Data is located at creditscore/data folder in parquet files.
creditscore/data/credit_history.parquet
and creditscore/data/zipcode_table.parquet
contain data of the offline store. In production use it would likely be data warehouse data sources such as Snowflake or BigQuery.
creditscore/features.py
contains feature definitions for Feast. Changes to this file would affect what features from the data sources are avaliable and are populated to the online store.
creditscore/feature_store.yaml
is the main feature store definition file. It contains provider specification (aws/gcp or local) and definitions for the Online and Offline feature store. This is where you specify your Redis endpoint. In this demo we replace localhost:6379
with ${REDIS_ENDPOINT}
so it can be specified securely in the environment like Streamlit cloud, using the environment variable and point to always on instance on Redis Cloud.
project: creditscore
registry: data/registry.db
provider: local
online_store:
type: redis
connection_string: localhost:6379
feature_store.yaml
along with features.py
are two key elements of the Feast feature store and must be defined for any feature store project. All the others are dependent on the provider and the specifics of machine learning model implementation.

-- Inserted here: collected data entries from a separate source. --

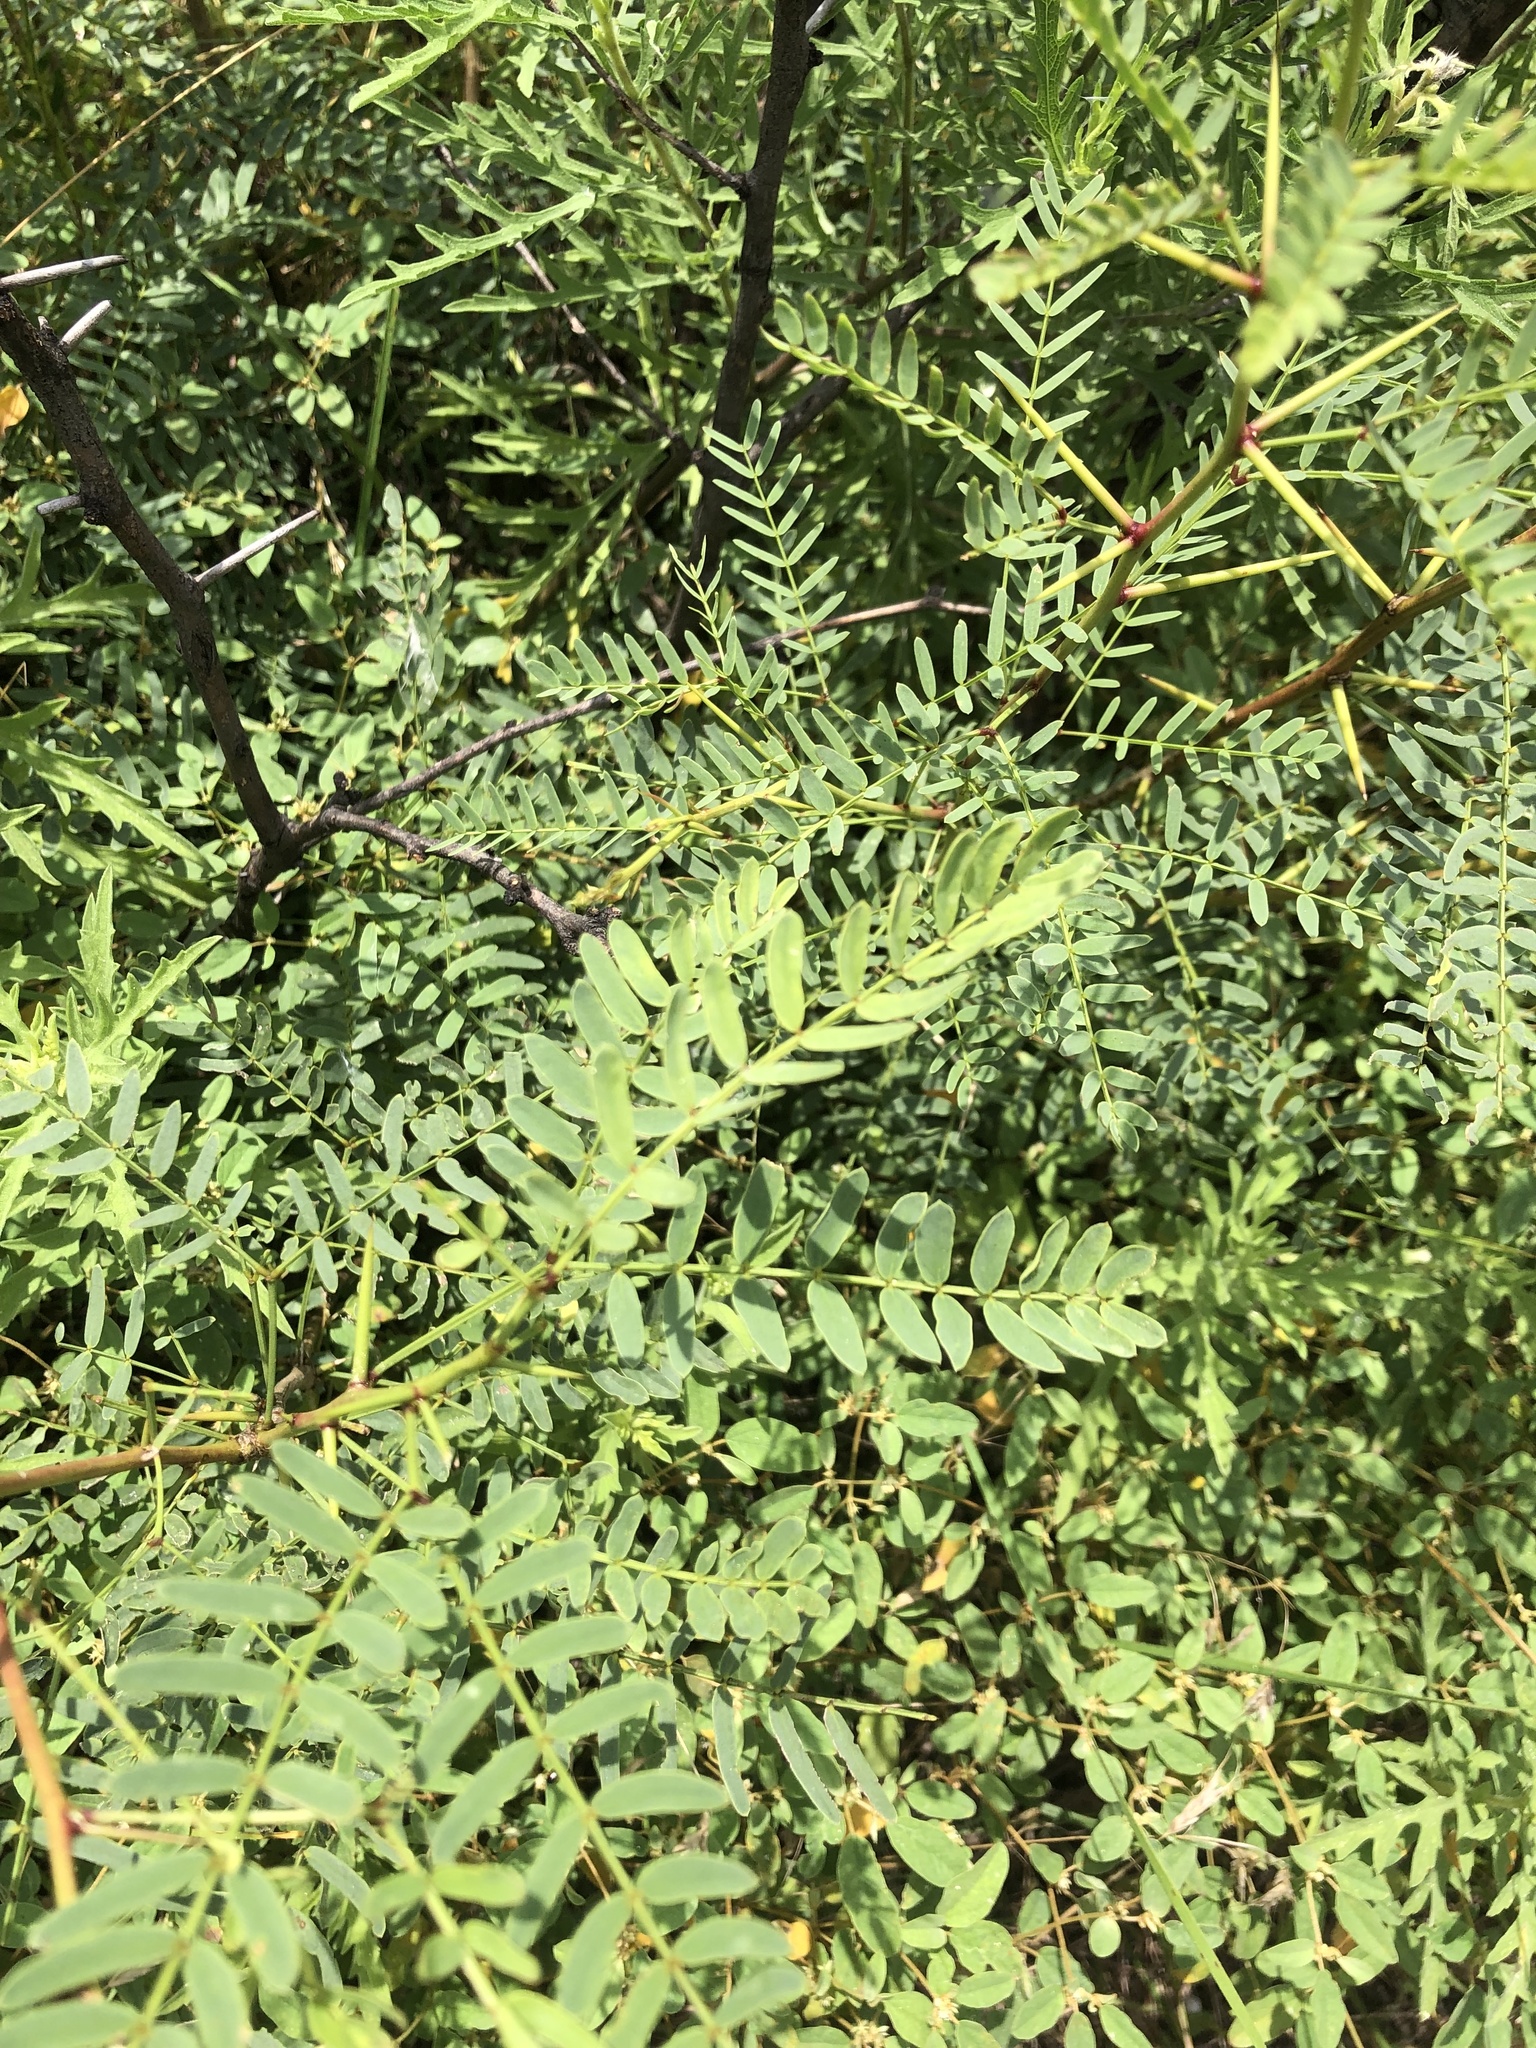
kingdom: Plantae
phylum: Tracheophyta
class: Magnoliopsida
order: Fabales
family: Fabaceae
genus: Prosopis
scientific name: Prosopis glandulosa
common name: Honey mesquite
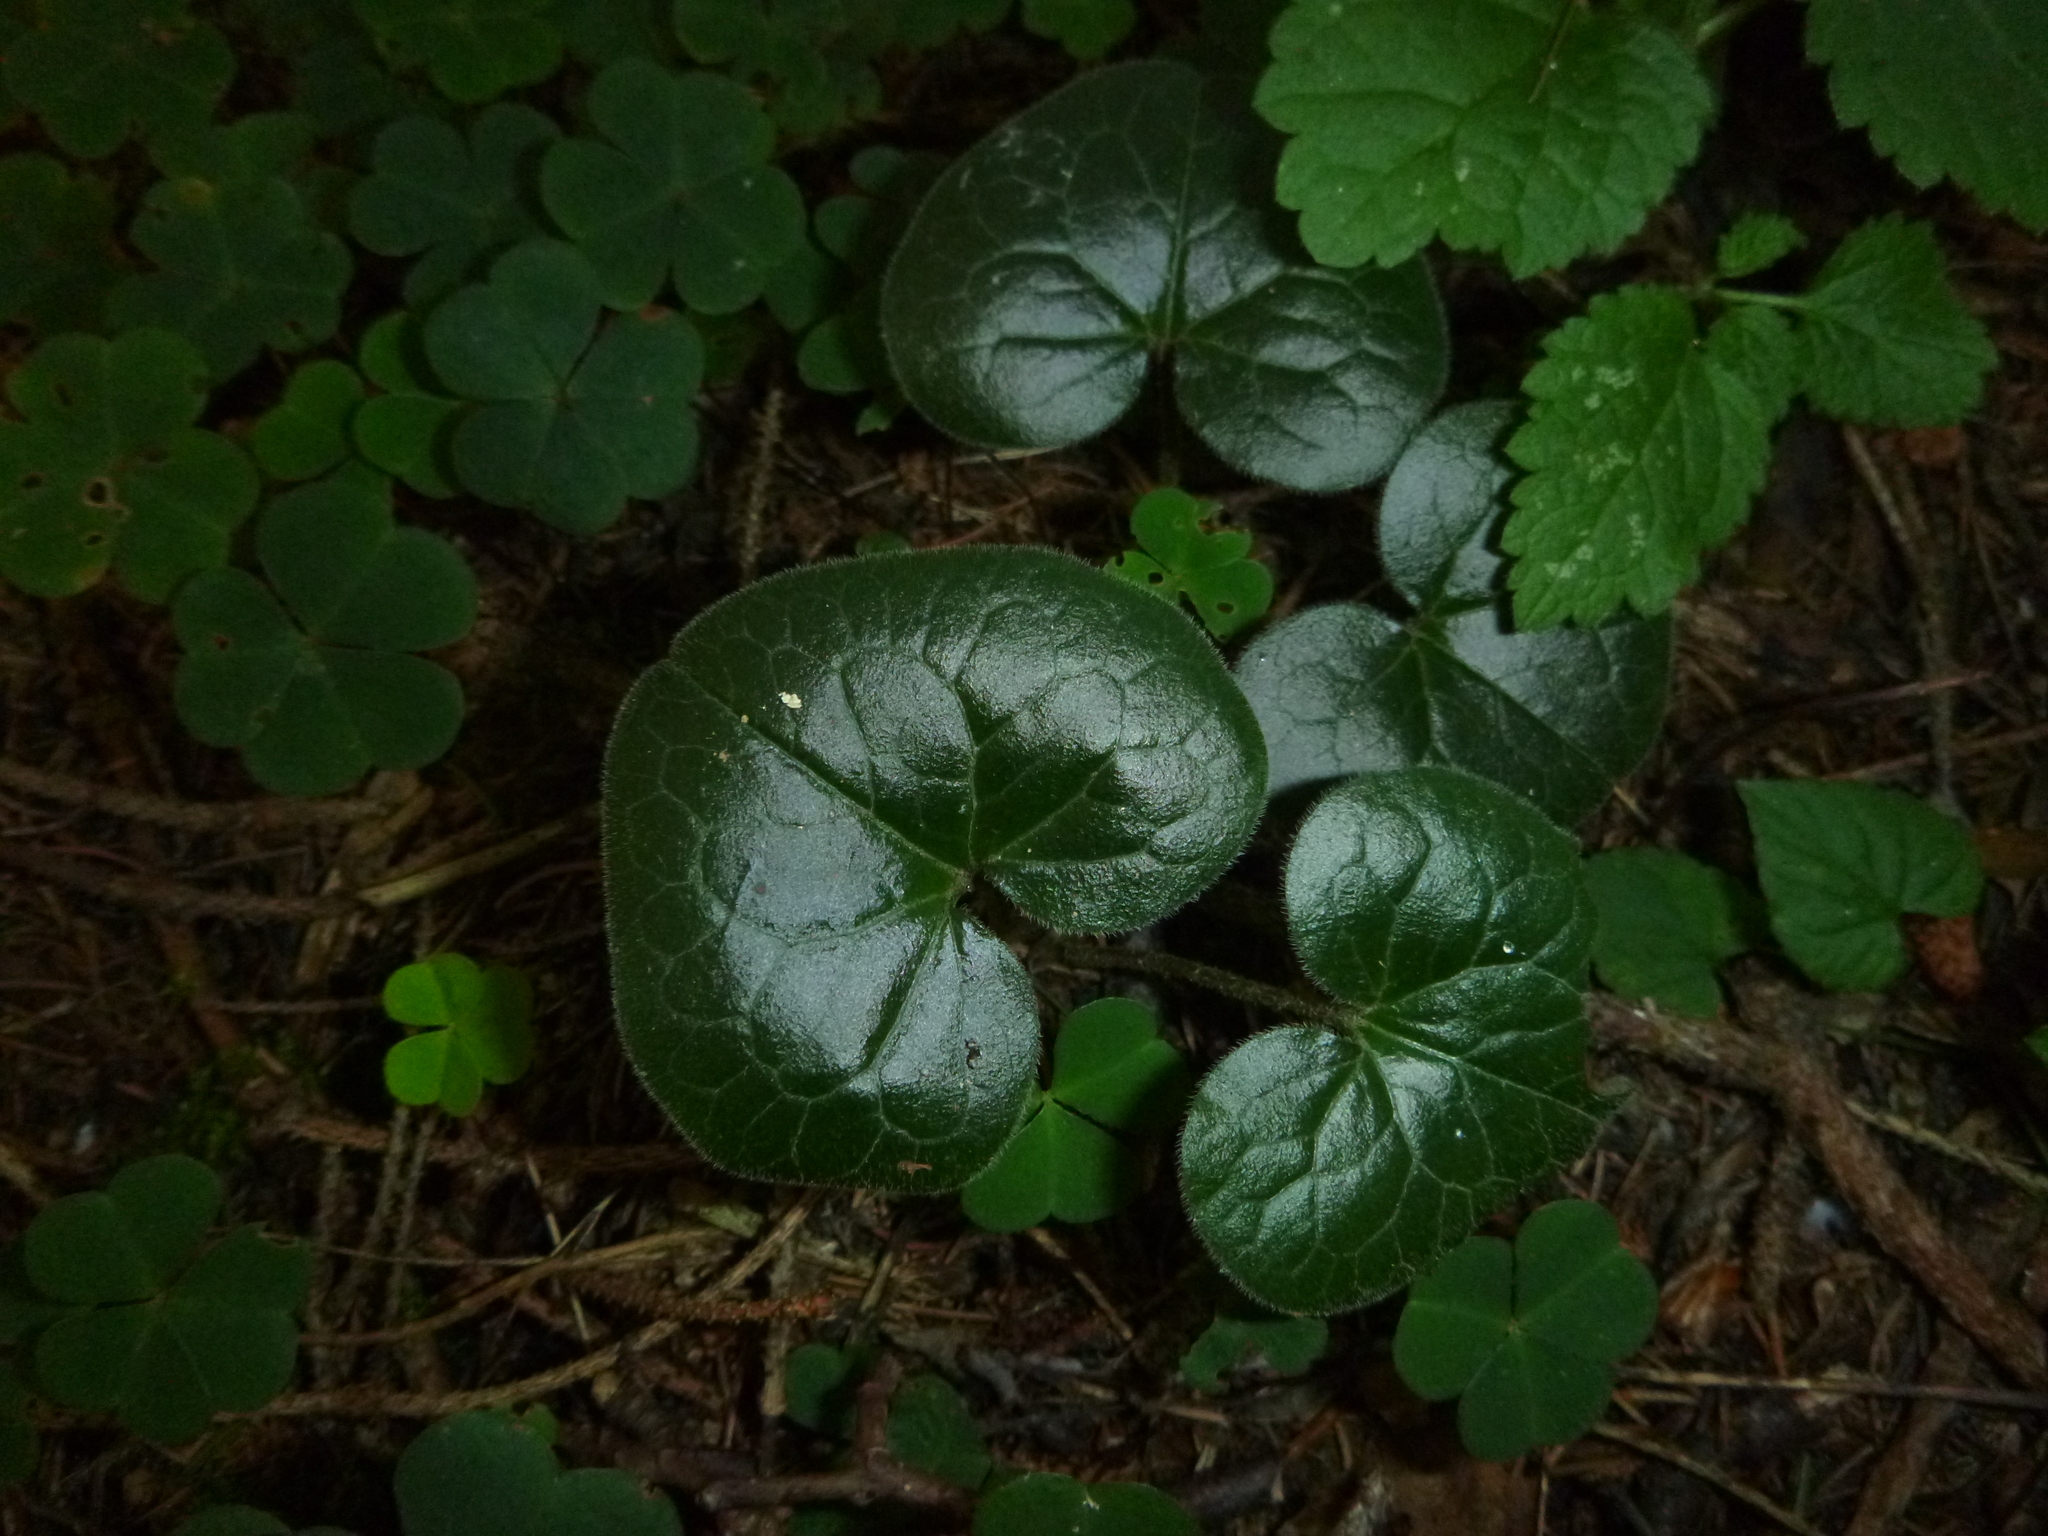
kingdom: Plantae
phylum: Tracheophyta
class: Magnoliopsida
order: Piperales
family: Aristolochiaceae
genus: Asarum
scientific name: Asarum europaeum
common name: Asarabacca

creditscore/data/loan_table.parquet
is a labeled input data and used only for training the model.
Most of the Machine Learning code is located at credit_model.py
. It interacts with Feast:
# init feast object, based on the path to the feature_store.yaml
self.fs = feast.FeatureStore(repo_path="creditscore/")
# retreive training features from Offline datastore
training_df = self.fs.get_historical_features(...)
# retreive feature vector from the online feature store for inference
return self.fs.get_online_features(...)
python run.py
As you can see - run.py is just a shell. Most of the model and Feast-related code is in the credit_model.py
file.
This demo uses sklearn DecisionTreeClassifier
machine learning model and shap
library to visualize the Feature Importance.
If pretrained model already found, this code would just run a simple test, by doing inference on the sample input. If mopdel is not found - it would request features from the offline store using get_historical_features()
. This request would return a dataframe, based on the Offline store content (parquet files for this demo).
With the model in place, get_online_feature()
would retreive features from the online store Redis in the same format as the dataframe returned by get_historical_features()
, but significantly faster.
To launch the browser-based interactive demo run:
streamlit run streamlit_app.py
This would launch a web application at http://localhost:8501. Try to change values in the web form, such as Yearly Income
or Preferred interest rate
. App would query additional values from Redis and recalculate the credit eligbility.
To see how Feast interacts with Redis in real-time connect to your Redis endpoint using separate terminal and run MONITOR command.
~ redis-cli
127.0.0.1:6379> MONITOR
OK
19:19:09.369 [0 70.111.111.111:49372] "HMGET" "\x02\x00\x00\x00zipcode\x04\..."_ts:zipcode_features"
19:19:09.397 [0 70.111.111.111:49372] "HMGET" "\x02\x00\x00\x00dob_ssn\x02\..."_ts:credit_history"
In order to store connection string/password in streamlit secrets, you can override redis connection string.
Local use - add file .streamlit/secrets.toml
with the following content:
REDIS_ENDPOINT = "yyy.cloud.redislabs.com:14783,password=xxx"
Alternatevely you can use environment variable:
export REDIS_ENDPOINT = "yyy.cloud.redislabs.com:14783,password=xxx"
For Streamlit Cloud - add the same string to the project secrets.